Another argument in favor of vaccines is that vaccine dosage and administration are standardized, whereas infections come with more variables and produce a wider range of reactions, researchers say.

“In the absence of studies demonstrating the level of protection from previous infection and detailing what happens over time, I think that you will not see these cases being accepted as immunity,” said epidemiologist Michael Osterholm, director of the Center for Infectious Disease Research and Policy at the University of Minnesota.

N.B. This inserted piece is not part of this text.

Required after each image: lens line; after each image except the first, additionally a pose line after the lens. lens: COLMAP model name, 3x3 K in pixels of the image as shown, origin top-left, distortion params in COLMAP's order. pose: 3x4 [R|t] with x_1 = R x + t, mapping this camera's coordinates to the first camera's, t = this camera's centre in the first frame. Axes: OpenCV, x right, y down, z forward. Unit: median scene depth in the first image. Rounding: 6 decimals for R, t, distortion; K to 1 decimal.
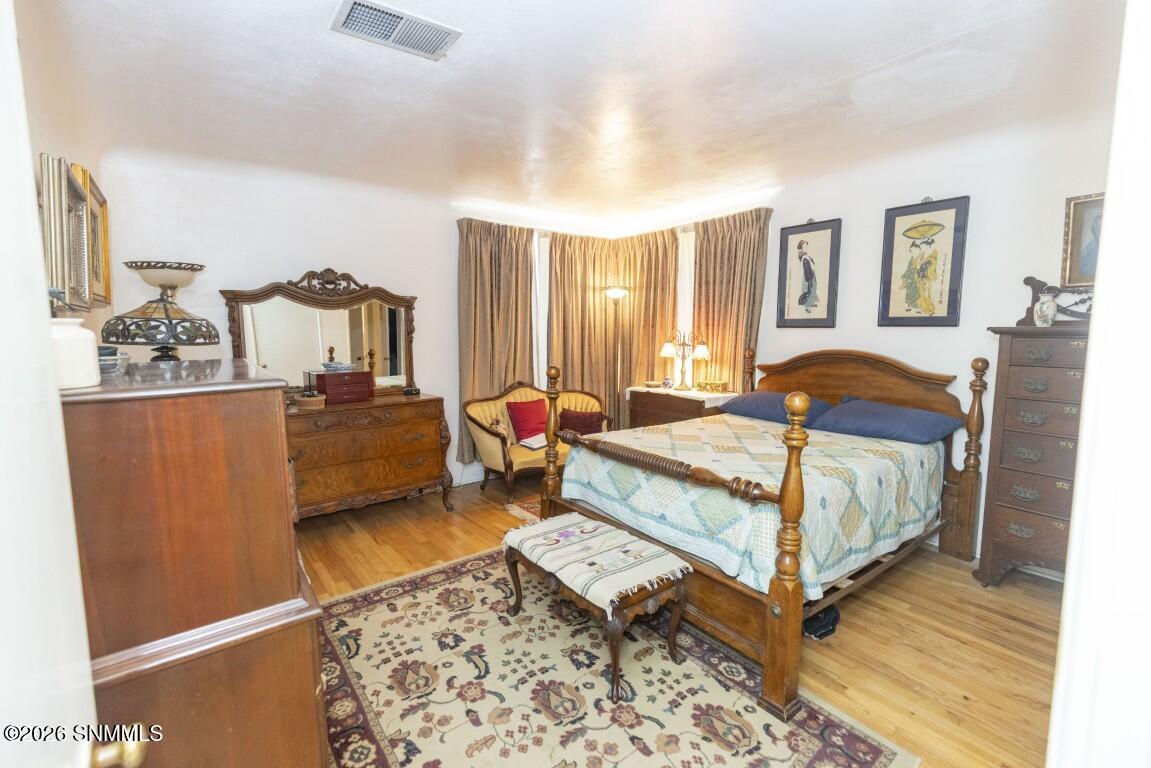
lens RADIAL K [[528.9, 0, 577.4], [0, 528.9, 386.7], [0, 0, 1]] dist [0.008140, -0.000617]
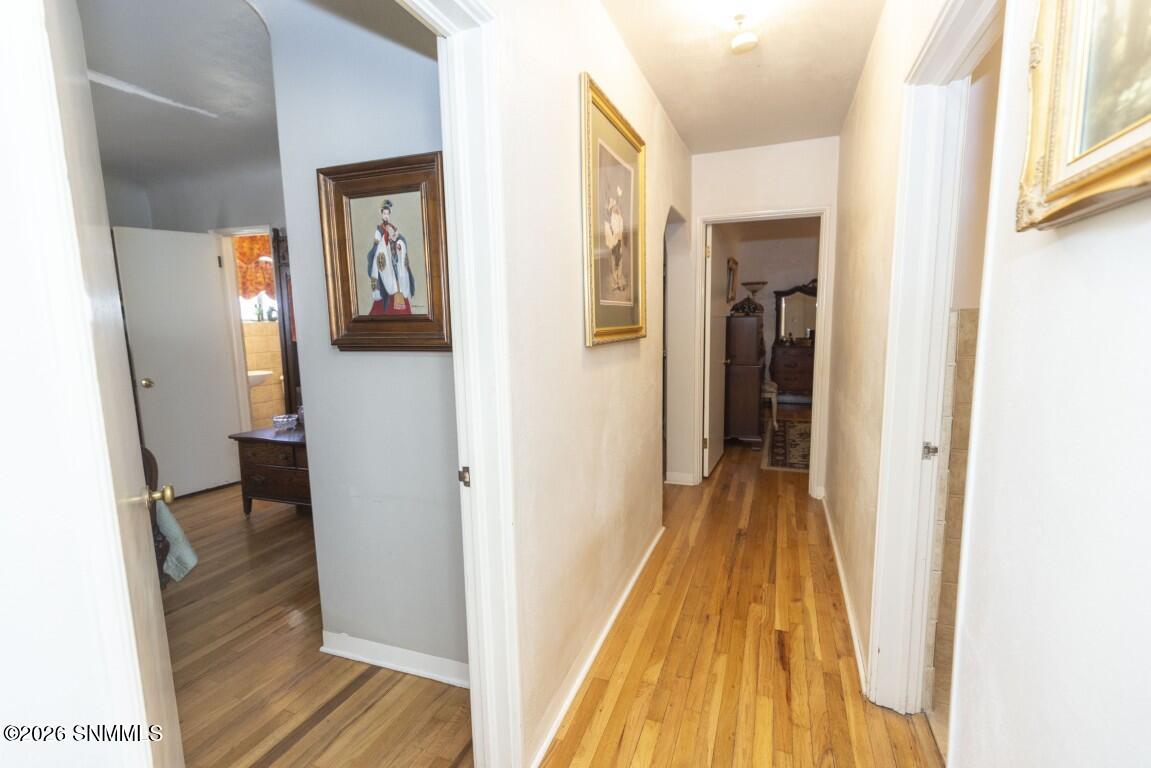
lens RADIAL K [[528.9, 0, 577.4], [0, 528.9, 386.7], [0, 0, 1]] dist [0.008140, -0.000617]
pose [[0.533705, 0.107823, -0.838769, 0.917345], [-0.080778, 0.993803, 0.076354, 0.133463], [0.841804, 0.027004, 0.539107, -1.023493]]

In Wichita, Kan., about 2,000 workers for Spirit AeroSystems Holdings Inc., a manufacturer of airplane components, face firing if they don’t get vaccinated before the Dec. 8 deadline set by the White House for employees of government contractors, said union representative Bobby Crawford. He said about 10% of them had previous Covid-19 infections.

“If you have the antibodies and natural immunity, there’s no reason to enforce the mandate for those people,” said Mr. Crawford, a cancer survivor who said he’s vaccinated.

A Spirit AeroSystems spokeswoman said that employee health and safety is a top concern and that the company is complying with Mr. Biden’s order.

Jonathan Isaac, a power forward for the Orlando Magic who is among NBA players seeking to have prior infection recognized alongside vaccination, has said he is uncomfortable getting the vaccine because of a possible adverse reaction. He said he believed vaccines should be a choice between doctor and patient.

“That these policies ignore natural immunity already suggests an unscientific approach to their formation,” Mr. Isaac said in a text message.

The league hasn’t imposed a vaccine mandate, but has said it would abide by local restrictions on unvaccinated people in public places such as sports venues. That means players can’t play in some cities with vaccination mandates in place including New York and San Francisco.

Some health experts say disregarding immunity from prior infection when some research shows it to be durable is damaging the credibility of public-health authorities and hardening vaccine hesitancy among holdouts.

“We have precious few levers to pull in public health,” said Marty Makary, a cancer surgeon and health-policy expert at Johns Hopkins University who has been critical of vaccine mandates and urged caution in vaccinating children. “When we use vaccination as a hammer and say it’s the only way to be protected, it has bad outcomes.”